Breeding oilseed rape with a low requirement for nitrogen fertiliser


Breeding oilseed rape with a low requirement for nitrogen fertiliser

Pete Berry1, John Foulkes2, Pedro Carvalho2, Graham Teakle3, Philip White4, Charlotte White5 and Susie Roques6

1ADAS High Mowthorpe, Duggleby, Malton, North Yorkshire, YO17 8BP
2University of Nottingham, Division of Environmental and Agricultural Sciences, Sutton Bonington Campus, nr Loughborough, Leicestershire, LE12 5RD
3University of Warwick, Warwick Crop Centre, School of Life Sciences, Wellesbourne, CV35 9EF
4The James Hutton Institute, Craigiebuckler, Aberdeen, AB158QH
5ADAS Gleadthorpe, Meden Vale, Mansfield, Nottinghamshire, NG20 9PD
6ADAS Boxworth, Battlegate Rd, Boxworth, Cambridge, CB23 4NN

September 2011


The relatively small number of previous studies into oilseed rape nitrogen use efficiency, together with the increasing cost of nitrogen fertiliser and concern about greenhouse gas emissions and nitrate leaching, create a need for an improved understanding of the varietal traits associated with yield under low nitrogen conditions in oilseed rape. This project aimed to address this need using a series of field experiments to understand the physiological mechanisms and identify the traits which determine yield differences between varieties grown under low nitrogen supply. A further objective involved developing methods which plant breeders could use to rapidly select varieties with low nitrogen requirement.

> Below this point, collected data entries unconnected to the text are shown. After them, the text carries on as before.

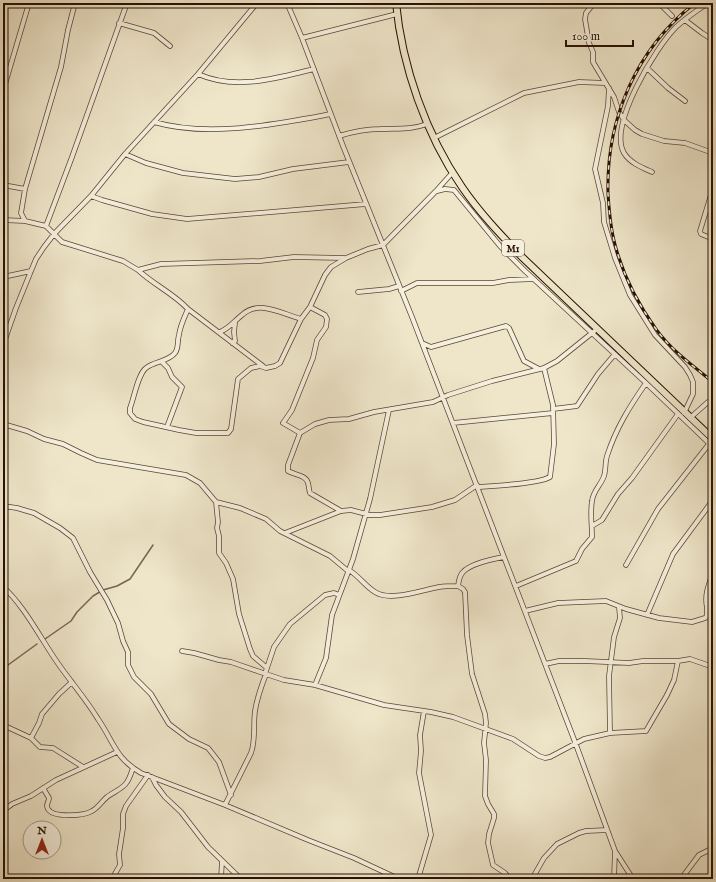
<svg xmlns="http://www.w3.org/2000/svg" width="716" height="882" font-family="'IM FELL English',serif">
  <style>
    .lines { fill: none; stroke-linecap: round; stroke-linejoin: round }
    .stream { stroke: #766551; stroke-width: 1.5 }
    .street-casing { stroke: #594634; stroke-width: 5.5 }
    .primary-casing { stroke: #271002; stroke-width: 8 }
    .street { stroke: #f5efdd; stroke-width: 4 }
    .primary { stroke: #efe6ca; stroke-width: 6 }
    .rail-casing { stroke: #271002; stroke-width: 3 }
    .rail { stroke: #f5efdd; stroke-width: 1.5; stroke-dasharray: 4.5; stroke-linecap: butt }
    .labels { text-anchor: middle; stroke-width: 3; stroke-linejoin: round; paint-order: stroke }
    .shield { fill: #f5efdd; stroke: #655344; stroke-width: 1 }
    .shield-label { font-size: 10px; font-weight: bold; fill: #271002 }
  </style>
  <rect width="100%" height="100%" fill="#efe6ca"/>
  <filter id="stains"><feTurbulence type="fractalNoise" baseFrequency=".005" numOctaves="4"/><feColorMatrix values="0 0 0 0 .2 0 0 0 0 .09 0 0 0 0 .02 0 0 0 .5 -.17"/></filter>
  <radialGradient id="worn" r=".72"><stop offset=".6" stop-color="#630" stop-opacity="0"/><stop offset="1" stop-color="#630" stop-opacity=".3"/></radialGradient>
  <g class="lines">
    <path class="stream" d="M45,639L71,621L77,612L93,596L103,590L117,586L130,579L153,545
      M3,671L8,665L37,644"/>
    <g class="street-casing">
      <path id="street" d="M287,3L302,38L343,146L412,317L504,557L575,742L615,851L633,879
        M594,3L586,13L585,19L589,43L593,52V62L614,97L619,112L624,120L635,130L642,134L664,141L685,143L713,153
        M659,3L672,16
        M685,20L702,33L713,40
        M119,23L154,33L170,46
        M302,38L397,14
        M647,68L668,88L685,101
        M198,74C236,91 276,78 314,69
        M609,88L608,106L595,169L603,203L604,222L615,258L630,295L655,335L685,367L690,375L693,382V394L684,413
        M3,91L29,3
        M154,122C209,138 277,124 331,114
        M339,136C352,132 366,129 380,129C397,128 411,130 427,124
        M434,138L524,93L579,82L605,83
        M125,154L146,163L183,173L235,179L259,177L293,169L349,162
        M652,172C643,168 630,163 624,153C608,125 656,47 676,27C685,19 699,9 708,3
        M3,185L25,189L21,213L25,221L46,226L62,242L123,261L138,270L161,264L260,261L294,257L344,258
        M713,188L700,231L701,234L713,239
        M25,189L61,67L68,30L75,3
        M437,191L445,189L454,190L500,246L525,271L646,383L713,447
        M91,196L102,200L152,214L187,219L366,204
        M3,220L25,221
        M46,226L72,157L127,3
        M138,270C154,285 173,293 188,309L263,366
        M3,277L31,271
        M401,291L417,283H493L509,280L534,279
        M358,292L389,289L399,286
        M188,309C184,318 180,326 179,335C177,341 179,348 175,353C168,362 154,361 146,368C138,374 134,398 130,408V413L135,419L143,422L179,430L196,433H228L231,429L238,379L251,368L260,366L266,368L275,366L280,363L301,319L310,307L325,275L331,267L346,258L368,249L383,245L436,191L453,172
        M220,332C231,327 233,322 242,315C259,299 282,314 301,319
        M232,343L235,341L234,332L235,323
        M422,343L431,347L506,326L509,328L524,361L539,369
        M3,345L16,308L31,271L36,259L44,247L54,234L91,196L125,154L198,74L257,3
        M162,362L168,368L172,377L182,387L167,427
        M553,409L577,406L598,374L615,354
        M690,418L708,402L713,400
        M453,423L553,413
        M3,424L27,431L44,439L63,444L81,453L97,460L186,475L200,483L216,502L240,508L266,519L280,531L330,556L348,571
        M300,433L283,423L292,410L313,358L317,340L326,327L327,319L325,315L310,307
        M478,487C494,486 538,484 550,477L554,444L553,405L544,368
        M216,502L218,522L217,528L219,536V553L226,563L233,579L239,614L250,649L253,656L267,668
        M3,506L17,508L34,513L60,528L73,538L90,572L107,600L118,623L123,641L128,652V665L134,677L151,694L169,724L189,739L208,748L212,753L219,762L231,795
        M341,511L310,493C309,490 309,487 308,483C306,475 295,475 288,471V465L300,433L315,424L329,420L349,419L374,412L433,402L448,395L492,381L544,368L557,361L597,329
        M592,526L602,520L618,494L632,478L678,414
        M285,533L341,511L351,510L370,515H380L432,507L455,500L477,485
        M626,565L658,509L709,444
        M349,570C359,576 365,586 375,592C390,602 422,590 439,587C446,586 452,586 458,586C459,581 459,576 463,572C471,563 493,559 504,557
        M713,573C709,584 704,595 707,607H713
        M458,586L463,589L465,592L467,635L472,674L485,714L486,723L484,743L486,760L485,796L488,804L494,814V818L489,834L488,843L493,865L505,873L510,879
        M516,586L576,561L582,549L592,537C592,525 590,513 592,501C593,491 601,485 604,476C606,470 605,462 607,456C616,428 630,406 646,383
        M3,587C23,604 41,639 57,662C70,681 86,699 98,719C114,742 115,758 141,773L225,805L308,840L354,858L399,879
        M525,611L558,603L606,601L626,609L659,618L692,622L705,618L707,616V607
        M647,615L673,554L713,500
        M182,651L194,653L219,660L231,662L266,674L284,680L315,685L384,705L431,712L453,717L513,739L539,756L545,758L550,757L584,739L610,733L646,731L667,695L674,680L678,661
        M545,664L559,661H585L629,663L643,661H678L690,659L713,667
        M265,674L274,647L290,624L325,595L334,593L339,595
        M315,685L326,658L332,615L353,559L370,499L389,410
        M3,725L31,738L40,747L53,748L83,767
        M610,733L609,676L614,637L620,618L619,607
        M31,738L39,723L42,714L59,694L72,682
        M152,777L156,785L165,797L181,812L208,847L241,879
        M43,788L49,798C49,802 45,805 48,809C53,818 84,816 92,811C98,808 102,801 107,797C113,792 123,789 127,782C130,778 131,773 133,768
        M225,805L251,753C256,739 253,725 255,711C257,698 261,687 266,674
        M3,811L12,804L31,796L56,780L117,752
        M112,879L120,865L119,854L123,828V814L126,806L148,775
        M221,879L222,861
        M418,879L431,835L419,773L421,751L420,735L424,711
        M532,879L544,858L557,844L579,833L586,831L607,830
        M614,879L615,851
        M681,879L699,855L713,848"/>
    </g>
    <g class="primary-casing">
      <path id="primary" d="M396,3C402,66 426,135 462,187C479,212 500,234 521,256L713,439"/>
    </g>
    <use href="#street" class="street"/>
    <use href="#primary" class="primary"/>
    <g class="rail-casing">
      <path id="rail" d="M695,3C636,49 606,119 608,194C609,208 610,222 613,236C620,269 636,301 656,329C671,350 693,366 713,382"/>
    </g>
    <use href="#rail" class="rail"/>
  </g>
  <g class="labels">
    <rect class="shield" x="502" y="240" width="22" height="16" rx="3"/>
    <g class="shield-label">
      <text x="513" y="252">M1</text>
    </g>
  </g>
  <rect width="716" height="882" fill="none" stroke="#efe6ca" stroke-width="16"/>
  <rect x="4" y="4" width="708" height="874" fill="none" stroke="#271002" stroke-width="2"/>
  <rect x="8" y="8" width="700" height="866" fill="none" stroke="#271002"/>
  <g transform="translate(42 840)"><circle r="19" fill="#f5efdd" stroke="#a39685"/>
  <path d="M0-3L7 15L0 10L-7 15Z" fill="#8f2418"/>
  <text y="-6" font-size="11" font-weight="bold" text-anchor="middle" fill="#271002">N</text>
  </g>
  <path d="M566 40v6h67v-6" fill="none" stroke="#271002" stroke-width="2"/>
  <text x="572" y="40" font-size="12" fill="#271002" stroke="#f5efdd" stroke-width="3" paint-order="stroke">100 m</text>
  <rect width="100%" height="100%" filter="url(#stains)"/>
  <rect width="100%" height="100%" fill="url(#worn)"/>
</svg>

Statistically significant interactions were found for seed yield between variety and the supply of N, indicating that different traits are required to maximise yield under Low N supply compared with High N supply. Differences between varietal yields under Low and High N supply were generally consistent between seasons indicating that the traits conferring high yield under Low N are heritable.

Traits for high yield under low N supply identified in field experiments included post-flowering N uptake, more seeds/m2, high remobilisation of stem N to pods and seed, tall stature, late maturing, high seed moisture, high seed oil, low seed N concentration, high seed glucosinolate concentration. Post-flowering N uptake was one of the most important traits and this appeared to be determined by demand from the sink (seeds/m2). Economic optimum N rates varied by over 100 kg N/ha between elite varieties.

A genetic map was created for a relevant doubled haploid (DH) population from a cross between elite winter OSR varieties Rocket and Capitol which can be used to associate genetic markers with traits. Contrasting yield performance under low and high N supply was identified for specific Rocket x Capitol DH lines and Tapidor x Victor substitution lines which will help identify the genetic regions that control N requirement.

N efficient varieties require low N optima AND high yield in order to be economically competitive and to minimise GHG emissions. GHG emissions varied by 30% between elite varieties as a result of differences in N requirement and yield. Breeding varieties with a low N requirement will reduce the risk of nitrate leaching during the winter following oilseed rape harvest. It was estimated that the fertiliser N requirement of typical current varieties could be reduced by 58% without reducing yield potential, which would reduce GHG emissions by 39%.